As of around 5:45 PM on 2/3/18, some users began experiencing issues with scratch storage on the BRC clusters, with errors like "no space left on device" or "Bad address". BRC staff are currently looking into the issue and will post an update when it's resolved.
[Resolved] Globus unavailable after upgrade
Update: Globus should now be available. Please deactivate any credentials for your savio brc endpoint and please try again.
BRC staff are working with Globus engineers to address issues with Globus following the SL7 update. We'll post an announcement once it's available again. Thank you for your patience; if you encounter other issues with the system, please let us know at email@example.com.

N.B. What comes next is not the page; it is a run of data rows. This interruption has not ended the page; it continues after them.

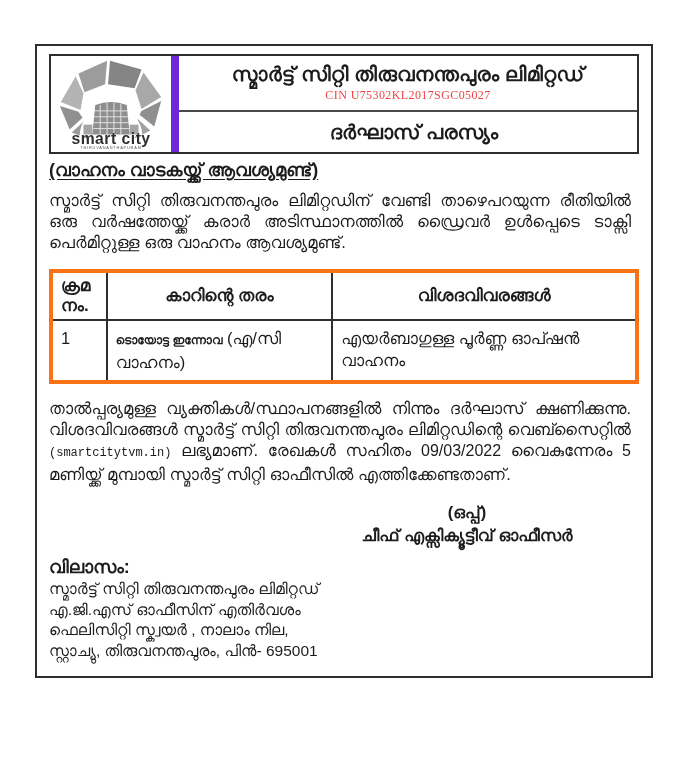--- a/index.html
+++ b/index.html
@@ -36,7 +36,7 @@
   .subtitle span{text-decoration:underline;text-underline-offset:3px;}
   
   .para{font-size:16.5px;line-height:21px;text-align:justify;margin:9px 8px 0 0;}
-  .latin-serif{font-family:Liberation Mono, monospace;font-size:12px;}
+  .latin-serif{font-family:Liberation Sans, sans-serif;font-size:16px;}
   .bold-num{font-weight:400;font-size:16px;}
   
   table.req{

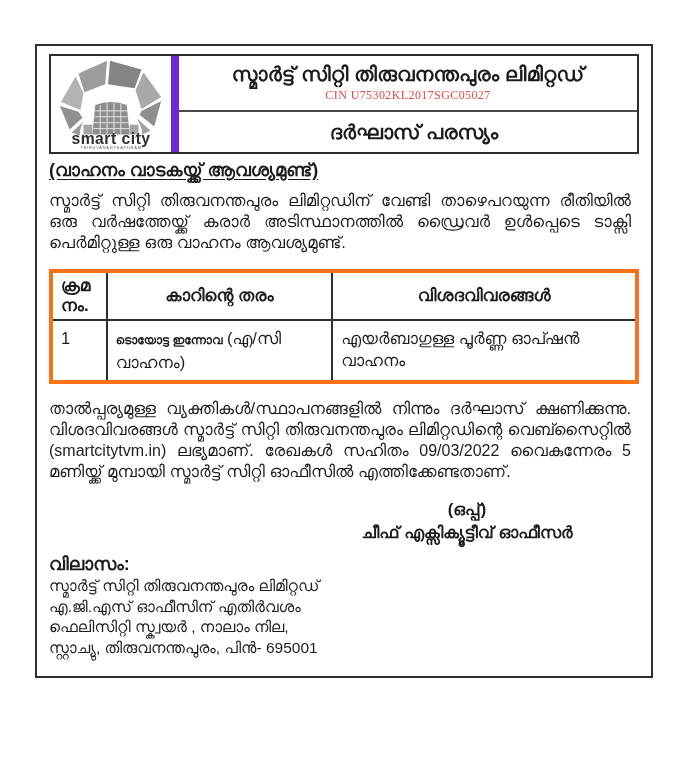--- a/index.html
+++ b/index.html
@@ -37,7 +37,7 @@
   
   .para{font-size:16.5px;line-height:21px;text-align:justify;margin:9px 8px 0 0;}
   .latin-serif{font-family:Liberation Sans, sans-serif;font-size:16px;}
-  .bold-num{font-weight:400;font-size:16px;}
+  .bold-num{font-weight:700;font-size:13px;}
   
   table.req{
     width:100%;border-collapse:collapse;margin-top:16px;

Scheduled cluster downtime 1/23
The BRC clusters (Savio, Vector, and Cortex) will be down on Tuesday, January 23rd for the Scientific Linux 7 OS upgrade. Please email firstname.lastname@example.org if you have questions or concerns.
(Resolved) Jupyterhub currently down
Update: the Jupyterhub node is back online as of 2 PM on 12/30/17.
As of 1:20 PM on 12/28/17, the Jupyterhub node is down. There may be a delay in getting it back online due to winter curtailment, but updates will be posted as they become available.
(Resolved) BRC clusters down for scheduled maintenance
As of 12:00 PM, all BRC clusters should be back online. Please email us at email@example.com if you encounter any issues.
The BRC clusters are undergoing a brief scheduled downtime to allow us to make some network configuration changes. We expect everything to be back online by noon today.
(Resolved) Jupyterhub on Savio currently unavailable
Update: Jupyterhub access has now been restored, as of 10:15 AM on 12/12/17.
At 7:30 PM on 12/11/17, Jupyterhub went down, and hasn't come back up after a restart. Systems staff are currently working on resolving the issue.